NICE has issued preliminary guidance not recommending a drug for myelofibrosis, a rare blood cancer, which it says is clinically effective but too costly.
Jakavi (ruxolitinib) from Novartis is provisionally refused for NHS treatment of enlarged spleen caused by myelofibrosis.
Novartis has said it is encouraged by NICE’s acceptance of the drug’s clinical value and will work to reach agreement with the Institute on cost issues.
Myelofibrosis causes scarring of the bone marrow tissue, affecting their ability to produce blood cells. The spleen becomes enlarged to compensate, which has debilitating effects.
The NICE appraisal committee concluded that Jakavi offered a “step change” in treating the condition: it reduced spleen size and symptoms such as fatigue, pain and itching.
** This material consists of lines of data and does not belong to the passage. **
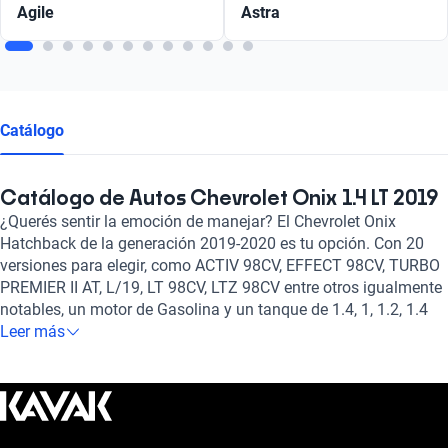
Agile
Astra
Catálogo
Catálogo de Autos Chevrolet Onix 1.4 LT 2019
¿Querés sentir la emoción de manejar? El Chevrolet Onix
Hatchback de la generación 2019-2020 es tu opción. Con 20
versiones para elegir, como ACTIV 98CV, EFFECT 98CV, TURBO
PREMIER II AT, L/19, LT 98CV, LTZ 98CV entre otros igualmente
notables, un motor de Gasolina y un tanque de 1.4, 1, 1.2, 1.4
litros de capacidad, y transmisión Manual, Automático te
Leer más
ofrece el rendimiento y seguridad que buscas. No te lo pierdas!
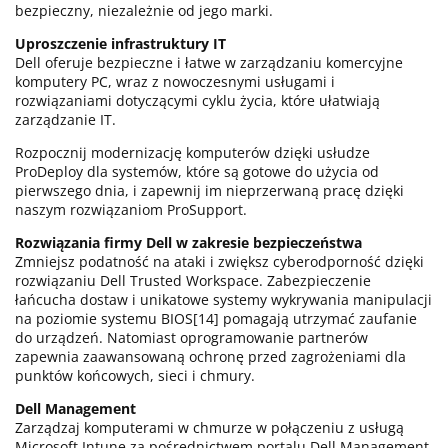
bezpieczny, niezależnie od jego marki.
Uproszczenie infrastruktury IT
Dell oferuje bezpieczne i łatwe w zarządzaniu komercyjne
komputery PC, wraz z nowoczesnymi usługami i
rozwiązaniami dotyczącymi cyklu życia, które ułatwiają
zarządzanie IT.
Rozpocznij modernizację komputerów dzięki usłudze
ProDeploy dla systemów, które są gotowe do użycia od
pierwszego dnia, i zapewnij im nieprzerwaną pracę dzięki
naszym rozwiązaniom ProSupport.
Rozwiązania firmy Dell w zakresie bezpieczeństwa
Zmniejsz podatność na ataki i zwiększ cyberodporność dzięki
rozwiązaniu Dell Trusted Workspace. Zabezpieczenie
łańcucha dostaw i unikatowe systemy wykrywania manipulacji
na poziomie systemu BIOS[14] pomagają utrzymać zaufanie
do urządzeń. Natomiast oprogramowanie partnerów
zapewnia zaawansowaną ochronę przed zagrożeniami dla
punktów końcowych, sieci i chmury.
Dell Management
Zarządzaj komputerami w chmurze w połączeniu z usługą
Microsoft Intune za pośrednictwem portalu Dell Management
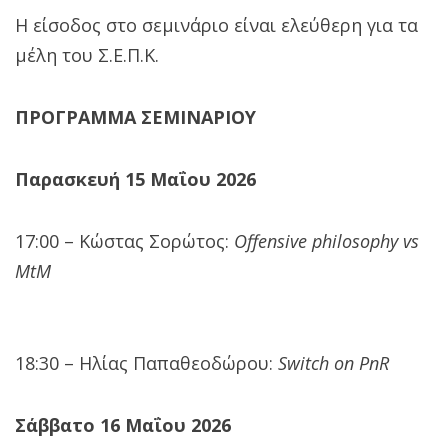
Η είσοδος στο σεμινάριο είναι ελεύθερη για τα
μέλη του Σ.Ε.Π.Κ.
ΠΡΟΓΡΑΜΜΑ ΣΕΜΙΝΑΡΙΟΥ
Παρασκευή 15 Μαΐου 2026
17:00 – Κώστας Σορώτος:
Offensive philosophy vs
MtM
18:30 – Ηλίας Παπαθεοδώρου:
Switch on PnR
Σάββατο 16 Μαΐου 2026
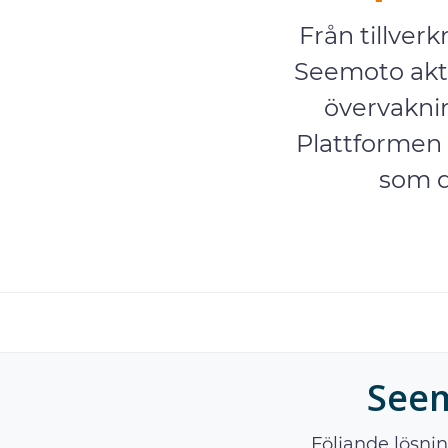
Från tillverk
Seemoto akt
övervaknin
Plattformen 
som d
Seem
Följande lösnin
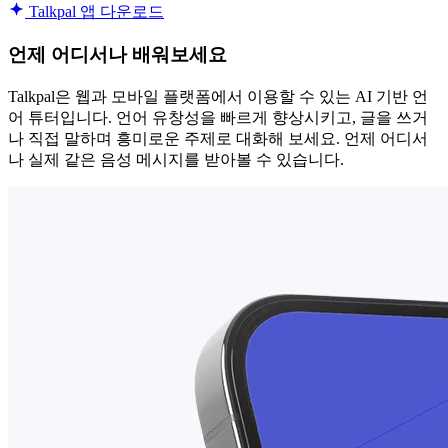
Talkpal 앱 다운로드
언제 어디서나 배워보세요
Talkpal은 웹과 모바일 플랫폼에서 이용할 수 있는 AI 기반 언
어 튜터입니다. 언어 유창성을 빠르게 향상시키고, 글을 쓰거
나 직접 말하며 흥미로운 주제로 대화해 보세요. 언제 어디서
나 실제 같은 음성 메시지를 받아볼 수 있습니다.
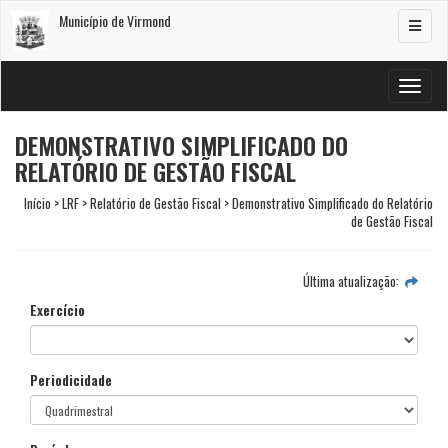
Município de Virmond
Alterar
navega
Alterar
navega
DEMONSTRATIVO SIMPLIFICADO DO
RELATÓRIO DE GESTÃO FISCAL
Início > LRF > Relatório de Gestão Fiscal > Demonstrativo Simplificado do Relatório
de Gestão Fiscal
Última atualização:
Exercício
Periodicidade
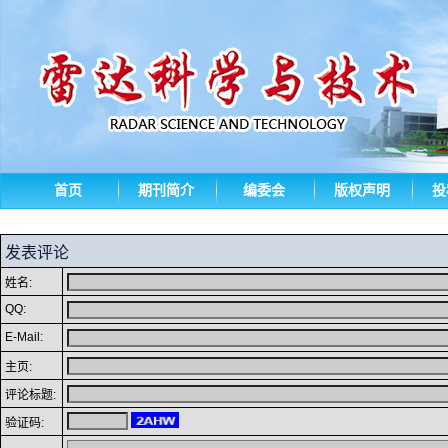
首页
期刊简介
编委会
版权声明
投
发表评论
姓名:
QQ:
E-Mail:
主页:
评论标题:
验证码:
However, it did not consider the drug, which costs £43,200 per patient per year, more cost-effective than the next best alternative.
NICE’s value model – recently criticised by the European Commission – sets a threshold price of £30,000 per quality-adjusted life year (QALY) gained. Novartis claims a price per QALY of £74,000, but NICE claims the true figure is twice that.
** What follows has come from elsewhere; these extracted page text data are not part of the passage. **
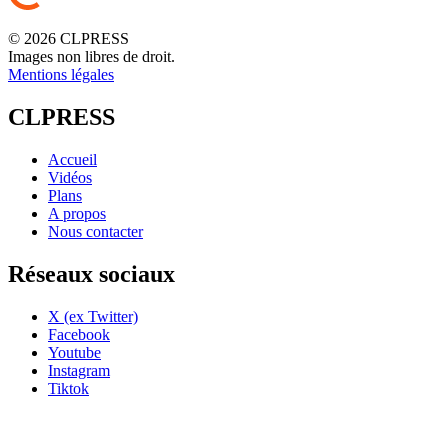
© 2026 CLPRESS
Images non libres de droit.
Mentions légales
CLPRESS
Accueil
Vidéos
Plans
A propos
Nous contacter
Réseaux sociaux
X (ex Twitter)
Facebook
Youtube
Instagram
Tiktok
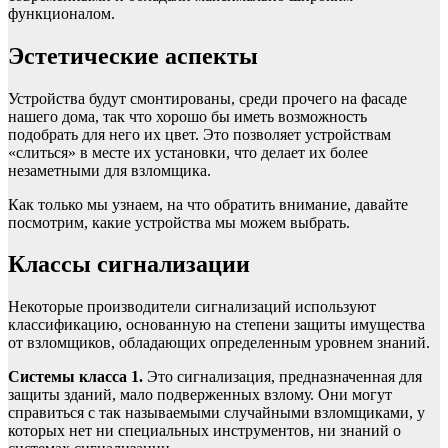
функционалом.
Эстетические аспекты
Устройства будут смонтированы, среди прочего на фасаде
нашего дома, так что хорошо бы иметь возможность
подобрать для него их цвет. Это позволяет устройствам
«слиться» в месте их установки, что делает их более
незаметными для взломщика.
Как только мы узнаем, на что обратить внимание, давайте
посмотрим, какие устройства мы можем выбрать.
Классы сигнализации
Некоторые производители сигнализаций используют
классификацию, основанную на степени защиты имущества
от взломщиков, обладающих определенным уровнем знаний.
Системы класса 1.
Это сигнализация, предназначенная для
защиты зданий, мало подверженных взлому. Они могут
справиться с так называемыми случайными взломщиками, у
которых нет ни специальных инструментов, ни знаний о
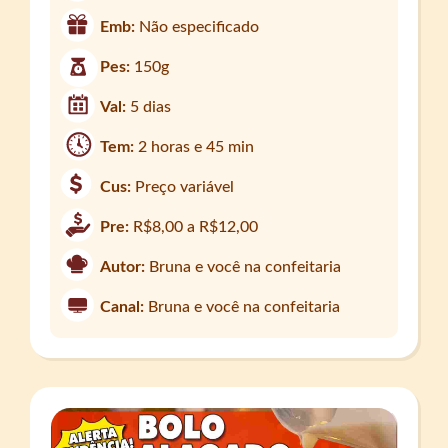
Emb:
Não especificado
Pes:
150g
Val:
5 dias
Tem:
2 horas e 45 min
Cus:
Preço variável
Pre:
R$8,00 a R$12,00
Autor:
Bruna e você na confeitaria
Canal:
Bruna e você na confeitaria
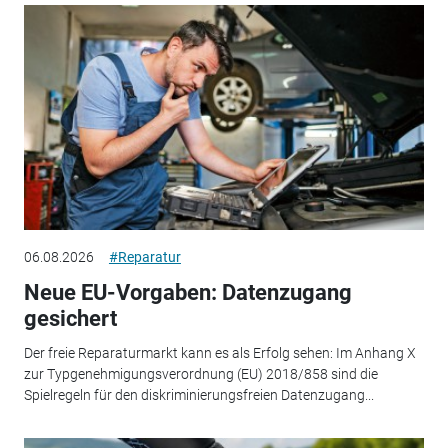
06.08.2026
#Reparatur
Neue EU-Vorgaben: Datenzugang
gesichert
Der freie Reparaturmarkt kann es als Erfolg sehen: Im Anhang X
zur Typgenehmigungsverordnung (EU) 2018/858 sind die
Spielregeln für den diskriminierungsfreien Datenzugang...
Professor Carole Longson, Director of NICE’s Health Technology Evaluation Centre, said: “It is disappointing not to be able to recommend this new treatment in our preliminary recommendations, but in order to do this we have to be sure that the treatment is both clinically and cost effective.”
Consultant haematologist Professor Claire Harrison commented: “The lives of patients affected by myelofibrosis are improved with ruxolitinib therapy. In many cases this improvement is dramatic with long-lasting tangible benefits.”
“We are encouraged that the Committee considers ruxolitinib to be an innovative treatment and Novartis is committed to working alongside clinicians and patient groups in this area to address all queries raised by NICE,” said Panos Alexakos, Oncology General Manager, Novartis UK & Ireland.
Final guidance is expected in June 2013.